Instructions for the task:
Select from the records below every line that has the word "إنهاء" in it.
── Data provided
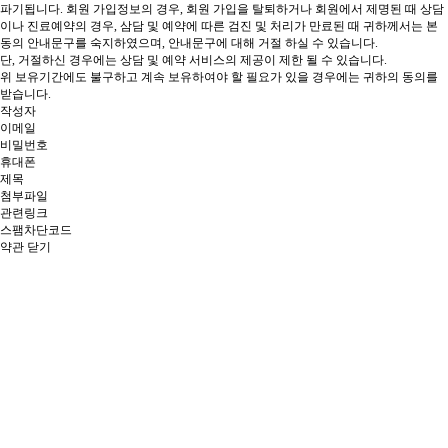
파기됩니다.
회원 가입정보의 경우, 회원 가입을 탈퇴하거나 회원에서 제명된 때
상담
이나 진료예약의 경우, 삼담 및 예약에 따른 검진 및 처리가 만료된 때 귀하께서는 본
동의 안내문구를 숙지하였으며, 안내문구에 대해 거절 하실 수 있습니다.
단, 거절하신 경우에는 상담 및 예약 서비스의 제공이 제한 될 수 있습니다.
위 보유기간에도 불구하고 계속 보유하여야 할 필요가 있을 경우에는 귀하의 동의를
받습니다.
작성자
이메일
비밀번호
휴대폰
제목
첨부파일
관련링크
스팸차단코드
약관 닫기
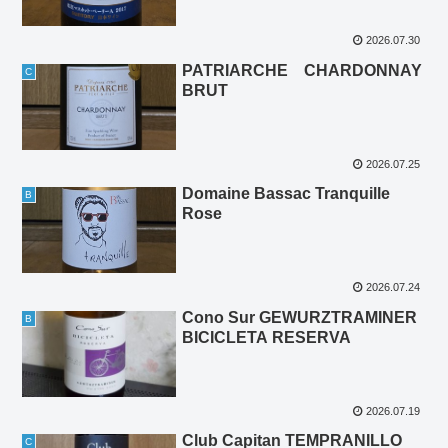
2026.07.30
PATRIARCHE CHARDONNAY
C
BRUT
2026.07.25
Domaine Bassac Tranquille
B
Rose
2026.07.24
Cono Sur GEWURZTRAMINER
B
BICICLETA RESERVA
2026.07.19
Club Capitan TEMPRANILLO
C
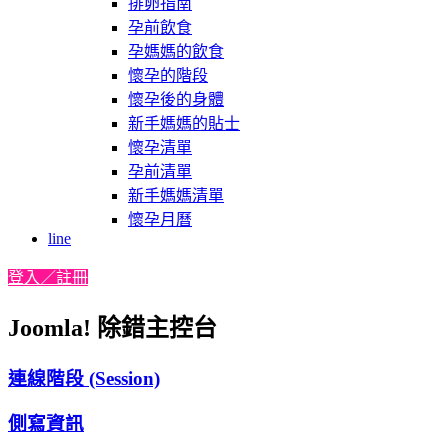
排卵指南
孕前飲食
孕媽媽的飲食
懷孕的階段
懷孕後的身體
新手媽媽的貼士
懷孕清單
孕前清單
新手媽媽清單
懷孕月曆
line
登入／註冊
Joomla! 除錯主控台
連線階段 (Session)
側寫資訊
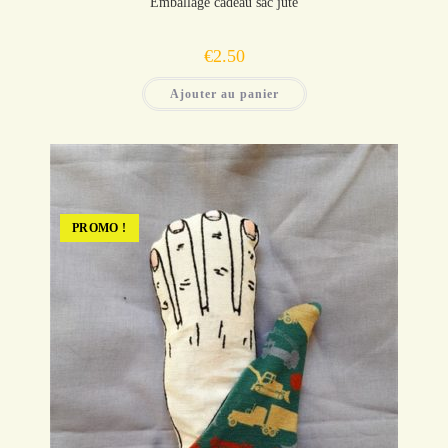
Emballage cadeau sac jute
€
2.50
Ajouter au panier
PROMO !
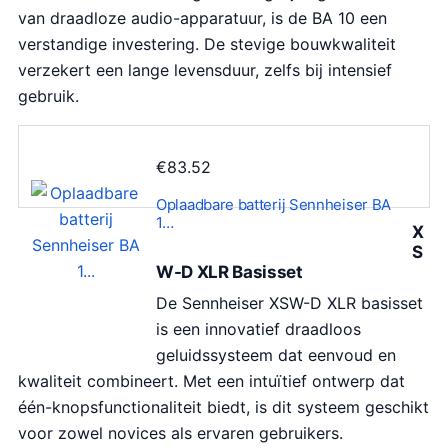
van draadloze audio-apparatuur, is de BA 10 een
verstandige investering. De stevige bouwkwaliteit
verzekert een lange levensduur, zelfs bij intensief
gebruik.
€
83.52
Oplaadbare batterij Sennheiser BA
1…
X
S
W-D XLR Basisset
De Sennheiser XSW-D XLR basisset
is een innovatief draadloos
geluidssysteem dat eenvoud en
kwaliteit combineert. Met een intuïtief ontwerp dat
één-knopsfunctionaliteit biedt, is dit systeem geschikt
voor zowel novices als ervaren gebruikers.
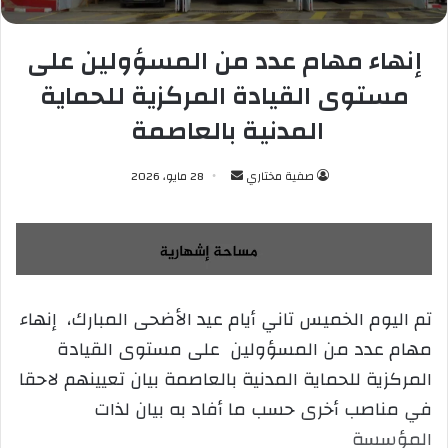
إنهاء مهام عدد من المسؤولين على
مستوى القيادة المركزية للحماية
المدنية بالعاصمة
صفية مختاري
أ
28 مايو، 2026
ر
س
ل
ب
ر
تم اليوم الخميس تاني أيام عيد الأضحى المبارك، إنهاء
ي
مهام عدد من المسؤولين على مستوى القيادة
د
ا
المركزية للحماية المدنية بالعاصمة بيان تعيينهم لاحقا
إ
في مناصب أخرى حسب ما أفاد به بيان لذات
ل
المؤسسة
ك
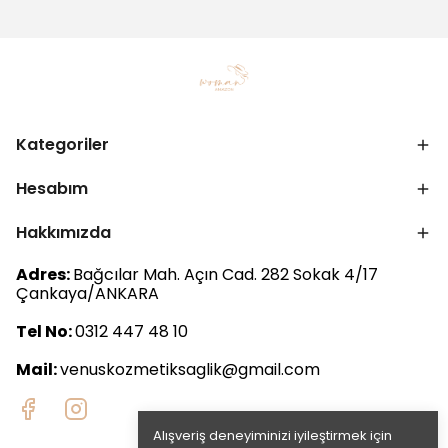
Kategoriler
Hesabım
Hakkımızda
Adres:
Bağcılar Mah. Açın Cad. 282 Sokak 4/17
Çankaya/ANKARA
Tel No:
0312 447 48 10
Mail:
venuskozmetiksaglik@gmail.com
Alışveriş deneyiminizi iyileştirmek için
────
── Data provided
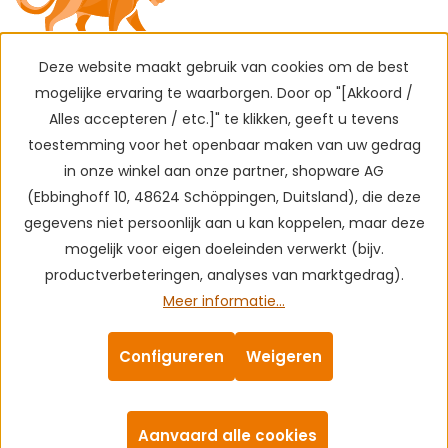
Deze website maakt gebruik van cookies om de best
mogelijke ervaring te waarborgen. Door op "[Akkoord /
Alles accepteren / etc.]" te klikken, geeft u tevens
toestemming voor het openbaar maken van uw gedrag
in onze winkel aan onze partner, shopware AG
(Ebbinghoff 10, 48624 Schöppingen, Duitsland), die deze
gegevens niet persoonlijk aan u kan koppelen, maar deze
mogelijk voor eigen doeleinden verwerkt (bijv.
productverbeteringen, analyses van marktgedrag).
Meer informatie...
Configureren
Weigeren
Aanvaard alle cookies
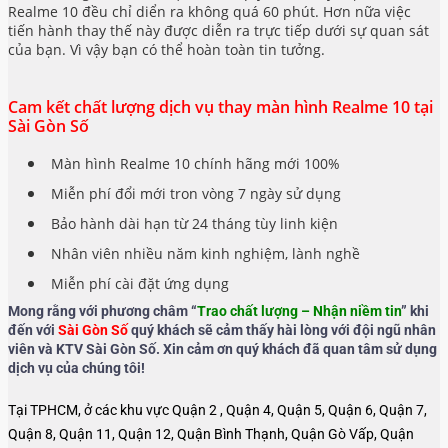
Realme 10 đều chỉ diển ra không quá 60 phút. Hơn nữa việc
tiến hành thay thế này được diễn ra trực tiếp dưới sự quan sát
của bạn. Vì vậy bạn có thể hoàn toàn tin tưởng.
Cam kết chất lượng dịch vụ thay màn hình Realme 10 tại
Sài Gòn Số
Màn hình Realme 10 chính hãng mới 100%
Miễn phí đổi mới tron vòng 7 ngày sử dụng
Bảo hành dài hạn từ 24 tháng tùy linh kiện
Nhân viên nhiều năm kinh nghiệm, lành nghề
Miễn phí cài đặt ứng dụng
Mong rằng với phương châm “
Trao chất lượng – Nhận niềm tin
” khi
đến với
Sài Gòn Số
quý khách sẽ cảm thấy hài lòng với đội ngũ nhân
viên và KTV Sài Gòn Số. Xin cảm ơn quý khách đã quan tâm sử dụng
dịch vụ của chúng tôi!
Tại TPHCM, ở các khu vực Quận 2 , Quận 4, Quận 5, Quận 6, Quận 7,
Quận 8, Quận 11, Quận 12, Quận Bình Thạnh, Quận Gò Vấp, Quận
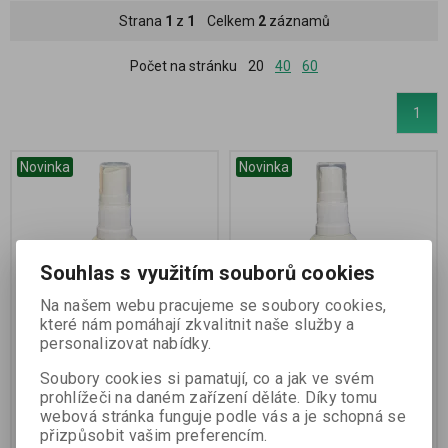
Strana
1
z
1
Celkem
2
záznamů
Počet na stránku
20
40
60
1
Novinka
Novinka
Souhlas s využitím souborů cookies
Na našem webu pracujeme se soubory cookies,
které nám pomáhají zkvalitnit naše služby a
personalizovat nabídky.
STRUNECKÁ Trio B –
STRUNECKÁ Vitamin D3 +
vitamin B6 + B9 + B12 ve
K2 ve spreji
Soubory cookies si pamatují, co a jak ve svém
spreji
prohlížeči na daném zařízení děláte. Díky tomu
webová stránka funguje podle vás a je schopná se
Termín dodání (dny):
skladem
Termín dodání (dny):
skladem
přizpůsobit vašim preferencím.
────
Written reply:
إنهاء مهام عدد من المسؤولين على
تم اليوم الخميس تاني أيام عيد الأضحى المبارك، إنهاء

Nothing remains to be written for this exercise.